TEXTE À LIRE:
►

Emmanuel Samusure / Photo: Chr. Elmer

Entretiens: Dans l'ici et le maintenant

Depuis le début du mois de septembre 2015, Emmanuel Samusure fait partie du Groupe pastoral francophone de Bienne en tant qu'animateur pastoral. Rencontre avec un homme réaliste et chaleureux, demeuré Petit Frère de Jésus dans l'âme...

A la fin de l'année 2010, Emmanuel, tu repartais avec ta famille en Tanzanie pour y assumer la direction du Lycée Charles de Foucauld. Presque cinq ans ont passé depuis et... te revoici ! Quoi de neuf ?
En cinq ans, il se passe beaucoup de choses : les enfants grandissent et les adultes deviennent de plus en plus sages...Et bien, en cinq ans, moi aussi j'ai pris de l'âge !

Tanzanie... Suisse... Où sont tes racines ?
Mes racines ? Je suis né Africain noir, peut-être que je mourrai Suisse blanc... Il y a un proverbe swahili qui dit : " Là où tu habites, là même c'est ton chez toi ". C'est vraiment ce proverbe que j'applique dans ma vie. Quand je suis en Tanzanie, je vis comme les Tanzaniens; quand je suis en Suisse, j'essaie de vivre comme les Suisses. Je m'inscris dans l'ici et le maintenant. C'est là que se trouve ma réalité.

De 2011 à l'été 2015, tu étais en Tanzanie. Comment s'est déroulée cette étape de vie, pour toi et ta famille?
Au départ, ça nous a pris quelques mois pour faire connaissance avec nos partenaires du projet et avec les gens du village où l'école allait se construire. Il a fallu aussi se réadapter à la vie tanzanienne en général. Avec les membres de ma famille (Sandra, Jérémie, Guillaume et Sébastien), nous avons un avantage non négligeable qui nous aide à bien nous insérer au niveau personnel, familial et social : la connaissance du kiswahili, la langue du pays. Sur le plan personnel, pour bien mener le projet, j'ai dû suivre une formation éducative en France, à l'Université Blaise Pascal de Clermont Ferrand.

Sandra et toi avez trois fils et également une grande expérience professionnelle auprès des jeunes. Est-il plus facile d'être jeune en Tanzanie ou en Suisse ? Les défis qui attendent ces jeunes sont-ils les mêmes ?

◄

DONNÉES FOURNIES:
►

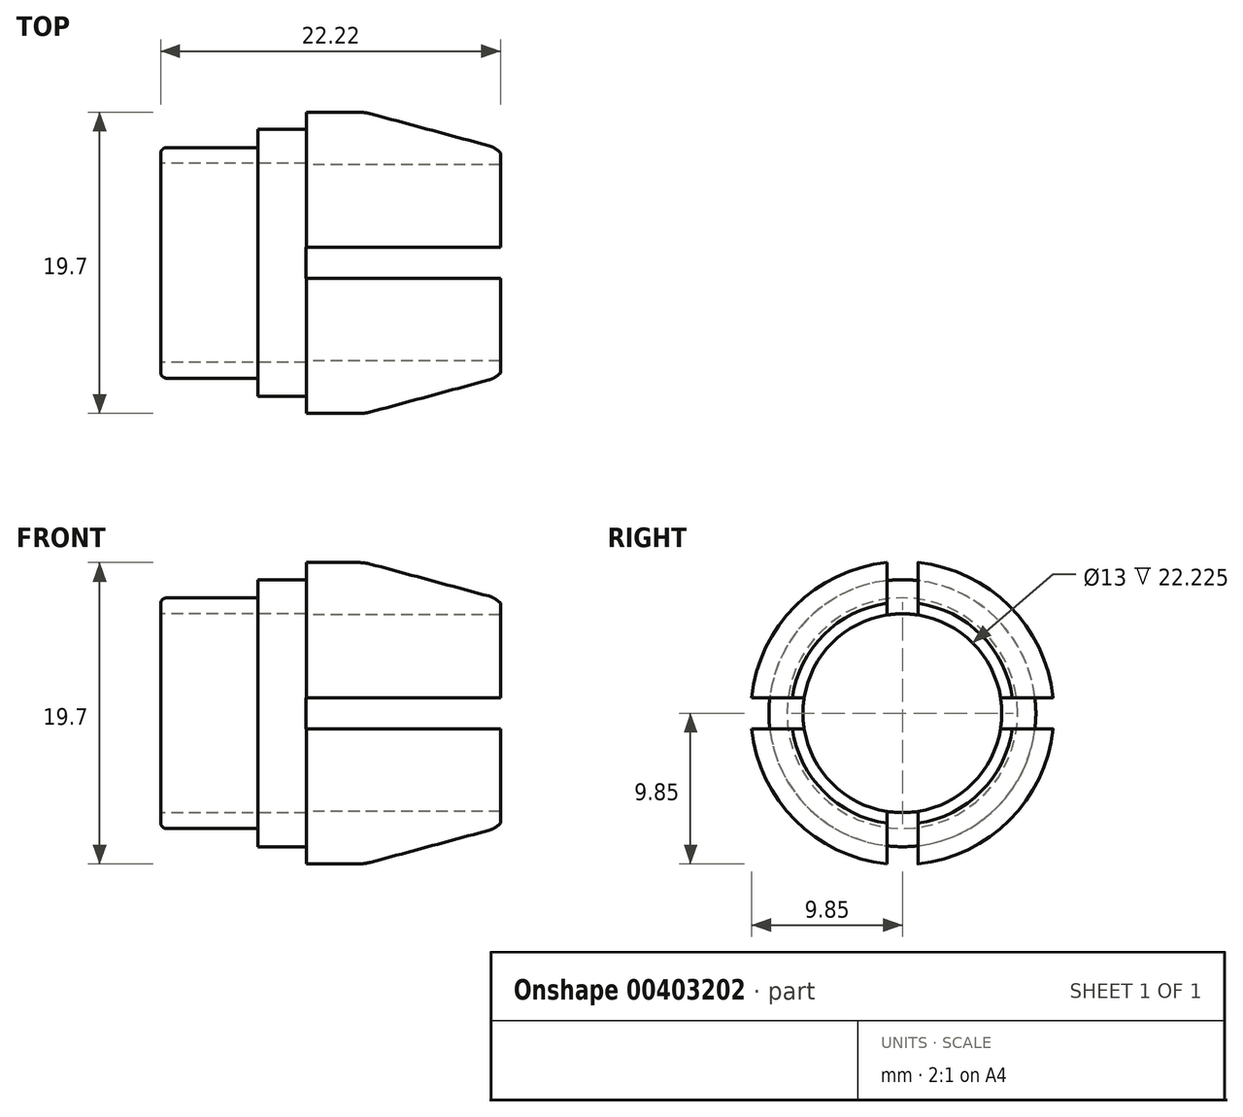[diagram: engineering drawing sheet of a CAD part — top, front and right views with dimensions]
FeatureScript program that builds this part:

◄

CONSIGNES:
a) Résumez l'entretien en deux phrases.
b) Donnez les prénoms des membres de la famille qu'Emmanuel Samusure cite entre parenthèses dans l'entretien.

RÉPONSES:
a) Depuis septembre 2015, Emmanuel Samusure est animateur pastoral au Groupe pastoral francophone de Bienne, après avoir passé les années 2011 à l'été 2015 en Tanzanie pour y diriger le Lycée Charles de Foucauld. Fidèle au proverbe swahili « Là où tu habites, là même c'est ton chez toi », il vit comme les gens du pays où il se trouve, et la connaissance du kiswahili a aidé sa famille à bien s'insérer en Tanzanie.

b) Sandra, Jérémie, Guillaume, Sébastien